Honey, as we mentioned, is a soft natural scrub. This is also an important consideration when asking, does honey help with acne? Looking for it in a body scrub would be a great way to polish skin for smoothness and radiance. Since honey can also be healing, hydrating, and hydrating to the skin, it works wonders in balms, salves, salves, and skin creams.

Plant-based alternatives to honey

As we make it our mission to manufacture healthy, effective and natural products, we acknowledge that we make products that sometimes contain honey. Those who are not vegan may not understand why honey is not vegan.

By definition, honey is not vegetarian simply because it is an animal product, but there are ethical concerns regarding honey harvesting and consumption as well. First, the honey product itself is essentially bee food, which bees create for bee colonies.
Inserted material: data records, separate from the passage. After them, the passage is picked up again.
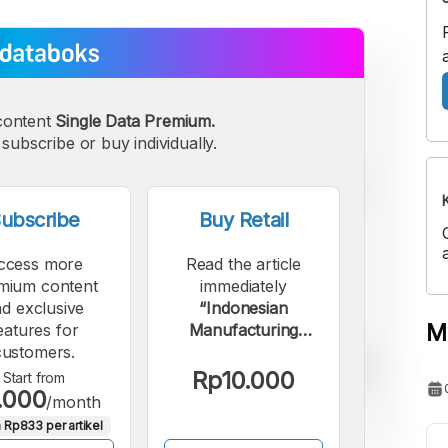
content
Single Data Premium.
subscribe or buy individually.
ubscribe
Buy Retail
ccess more
Read the article
mium content
immediately
d exclusive
“Indonesian
M
eatures for
Manufacturing
customers.
Sector Sluggish in
September 2025,
Rp10.000
Start from
.000
Despite Growing
/month
Demand”.
 Rp833 per artikel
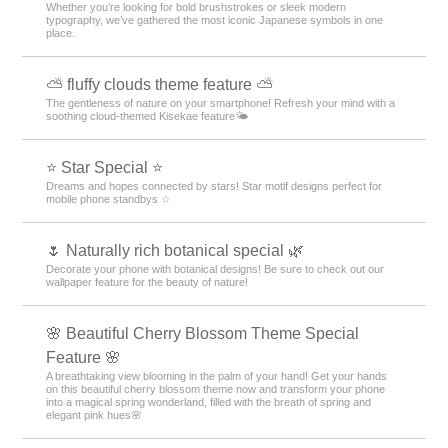
White Theme Rankings
Christmas Theme Rankings
Red Theme Rankings
Collages Theme Rankings
Fairy Tale Theme Rankings
Star Theme Rankings
Spring Theme Rankings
Collected by humans for flavor, nutritional value, and cosmetic or medicinal uses, harvested honey is then usually replaced with corn syrup to supplement the colonies’ diet.

In the process of collecting honey, many bees are often injured. Colonies are usually exposed to insecticides, herbicides, and antibiotics. Moreover, in the event of any outbreak of disease or contamination with bees, one of the most terrible methods is to burn the entire hive with live bees inside.

While there is certainly fair trade and more ethical choices for honey, these are the reasons why many vegetarians and vegans choose to abstain from contact with honey. Fortunately, if you are a vegetarian and are wondering “Does honey help with acne?” There are alternatives to honey. Options like tree sap, maple syrup, aloe vera, rice nectar, and coordinated blends of plant and fruit extracts often convincingly mimic the flavor and benefits of honey.